The Doctor stood at the wall, running his fingers lightly along the paint. Donna softly approached him, trying to fit the pieces together in her mind. "Canary Wharf," she murmured, then she remembered the bits and pieces that the Doctor had revealed over the past few months. "Rose. This is where Rose disappeared, isn't it?"

His Adam's apple bobbed as he swallowed. "Yeah," he said after a moment.

Donna took a deep breath, then laced her fingers with the Doctor's. She was relieved when he squeezed back hard. "Doctor," she said, "maybe we should go back to the TARDIS. Rose is gone, and you’ve accepted it, remember?”

"'Rose is coming back.' That's what you said," he clarified. "'Rose is coming back, and isn't that good?'" He glanced down at her. "Your parallel world, Donna, the one on Shan Shen a few hours ago. You met Rose in there, didn’t you?"

"I did?" Donna frowned, tried to remember, but even the faint memories had retreated into her mind. "I don't remember."

"Why would you meet Rose Tyler?" he wondered aloud. "What would cause you to say all that?"

"Why wouldn't I meet her?" she retorted. "You said yourself it was a parallel universe. I could have been anywhere."

He grasped her upper arms. "A universe that revolved around one thing you changed. Think, Donna, what was the thing you changed?"

"I don't know, I don't remember."

He shook her slightly. "Donna, try!"

Donna pressed her hands to her temples, trying to force the memories out. "I can't. It's like it never happened. I don't know what I could have possibly changed to result in meeting ..."

She never finished as a sudden punch of air sent her to the ground - or more accurately, flying into the Doctor. He had no choice but to catch her, and they landed in a tangled heap of limbs. After a couple moments of confusion and one "don't you dare put your hands there, sunshine!" they managed to pull apart and get their bearings back.

“What happened?” Donna gasped and looked over the Doctor’s shoulder to see a crumpled form on the ground a few feet away from them. “Doctor!”

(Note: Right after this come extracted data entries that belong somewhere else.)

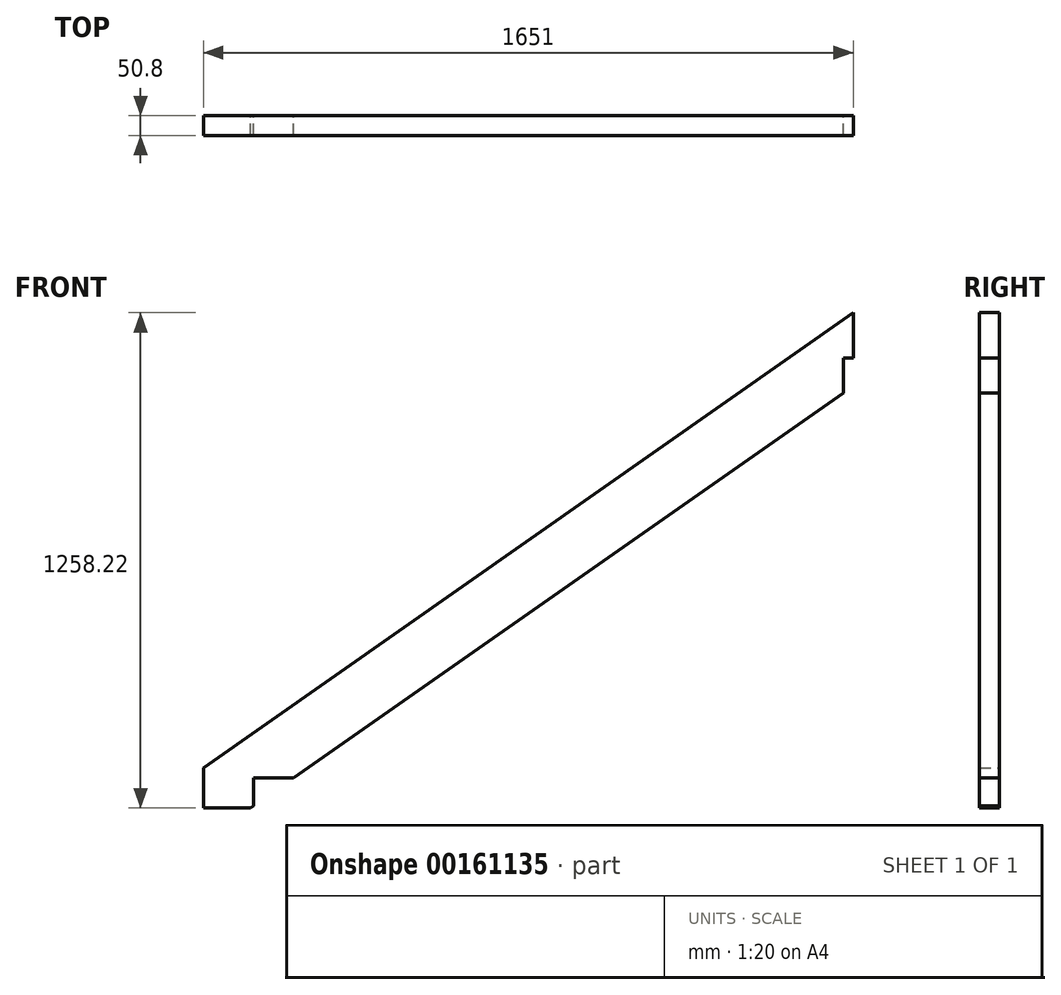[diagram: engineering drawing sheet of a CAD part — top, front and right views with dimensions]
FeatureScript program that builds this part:
annotation { "Feature Type Name" : "Feature", "Feature Type Description" : "" }
export const myFeature = defineFeature(function(context is Context, id is Id, definition is map)
    precondition{}
    {
        {
            var Q0;
            Q0=qCreatedBy(makeId("Front.planeOp"),FACE);
            var sketch = newSketch(context, id + "F0", { "sketchPlane" : qUnion([Q0])});
            skLineSegment(sketch, "E0", {"start": v(1524, 1043.63) * mm, "end": v(1524, 928.22) * mm});
            skPoint(sketch, "E1.orphan", {"position": v(286.12, 0) * mm});
            skLineSegment(sketch, "E2", {"start": v(0, -138.39) * mm, "end": v(0, -209.53) * mm});
            skLineSegment(sketch, "E3", {"start": v(101.6, -138.39) * mm, "end": v(101.6, -189.38) * mm, "construction": true});
            skPoint(sketch, "E4.orphan", {"position": v(101.6, 0) * mm});
            skLineSegment(sketch, "E5.bottom", {"start": v(1498.6, 928.22) * mm, "end": v(1549.4, 928.22) * mm});
            skLineSegment(sketch, "E5.top", {"start": v(1498.6, 750.42) * mm, "end": v(1549.4, 750.42) * mm, "construction": true});
            skLineSegment(sketch, "E5.left", {"start": v(1498.6, 928.22) * mm, "end": v(1498.6, 839.8) * mm});
            skLineSegment(sketch, "E5.right", {"start": v(1549.4, 928.22) * mm, "end": v(1549.4, 750.42) * mm, "construction": true});
            skLineSegment(sketch, "E6.trimOffspring", {"start": v(-7.22, -214.59) * mm, "end": v(0, -209.53) * mm});
            skLineSegment(sketch, "E7", {"start": v(0, -138.39) * mm, "end": v(101.6, -138.39) * mm});
            skLineSegment(sketch, "E8", {"start": v(101.6, -189.38) * mm, "end": v(0, -189.38) * mm, "construction": true});
            skLineSegment(sketch, "E9", {"start": v(-127, -112.41) * mm, "end": v(1524, 1043.63) * mm});
            skLineSegment(sketch, "E10", {"start": v(-127, -214.59) * mm, "end": v(-7.22, -214.59) * mm});
            skLineSegment(sketch, "E11", {"start": v(-127, -214.59) * mm, "end": v(-127, -112.41) * mm});
            skLineSegment(sketch, "E12.trimOffspring", {"start": v(101.6, -138.39) * mm, "end": v(1498.6, 839.8) * mm});
            skSolve(sketch);
        }
        {
            var Q0;
            Q0=qSketchRegion(id+"F0",true);
            extrude(context, id + "F1", {"entities" : qUnion([Q0]), "depth" : 50.8 * mm});
        }
    });
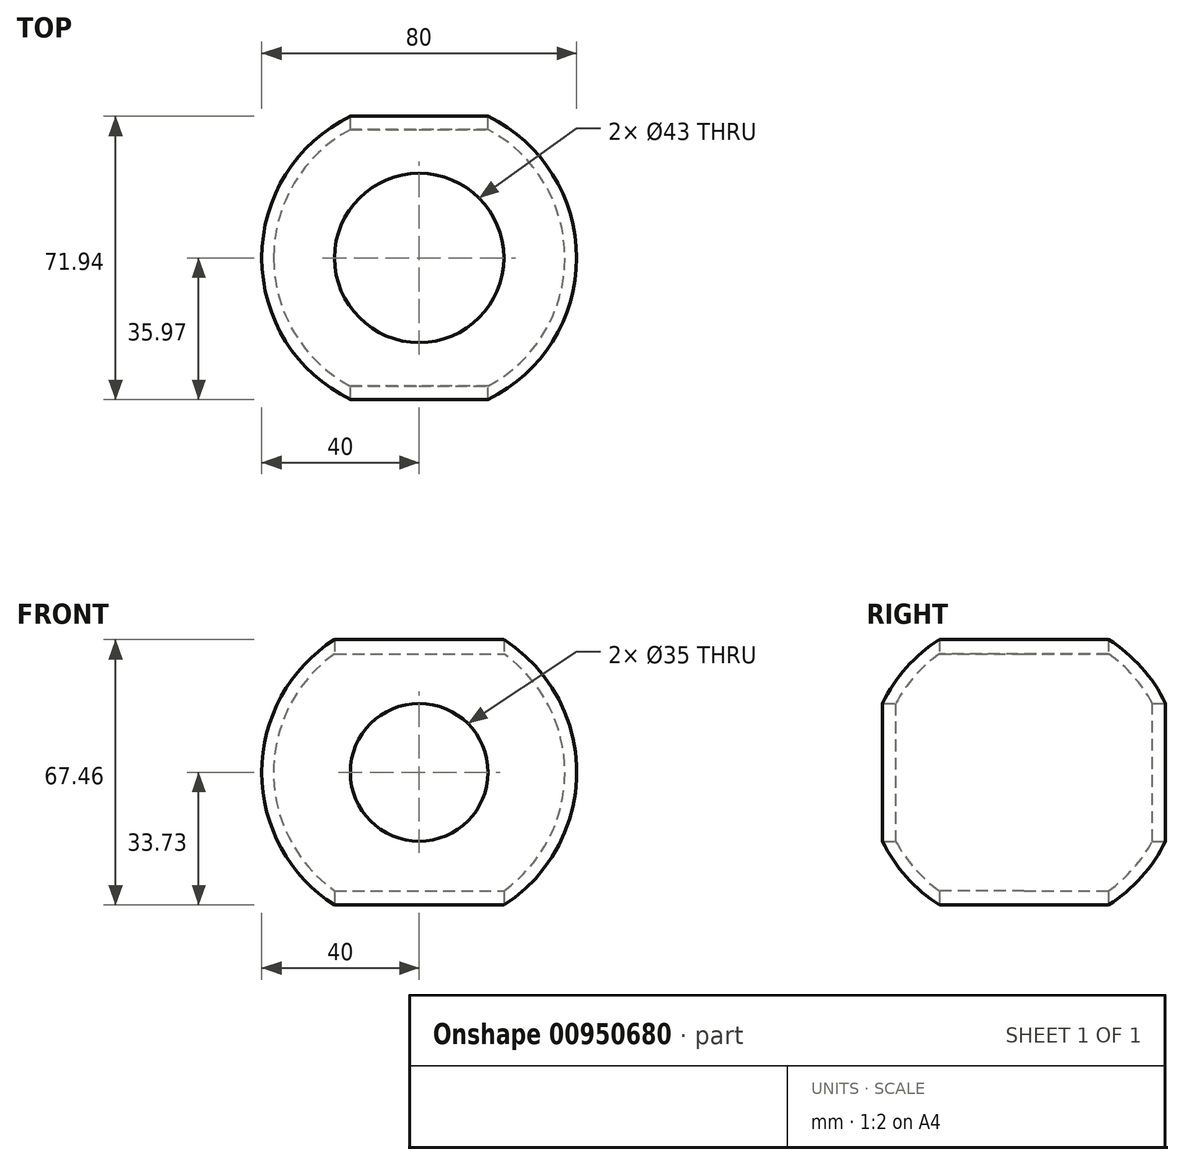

He pushed himself up, over, and saw her. Her clothes were torn, and the exposed skin was bloody and crusted with dirt. But, there was no mistaking the halo of blonde hair or the face. Forgetting Donna completely, he scrambled over the floor to crouch next to her. He gingerly rolled her so she was flat on her back, his breathing harsh as he breathed her name. “Rose,” he managed.

She didn’t respond and the Doctor feared the worst. He pressed two fingers to her throat and her pulse fluttered against them. Hands shaking, he pulled his sonic from his pocket as Donna joined them.

Before he could do anything, Rose’s eyes opened. She glanced at Donna for a moment, and then her gaze fell on him. And she smiled - that brilliant, brilliant smile full of optimism, love, Bad Wolf and the eternal mysteries of time, and her tongue caught between her teeth. “Hello,” she whispered.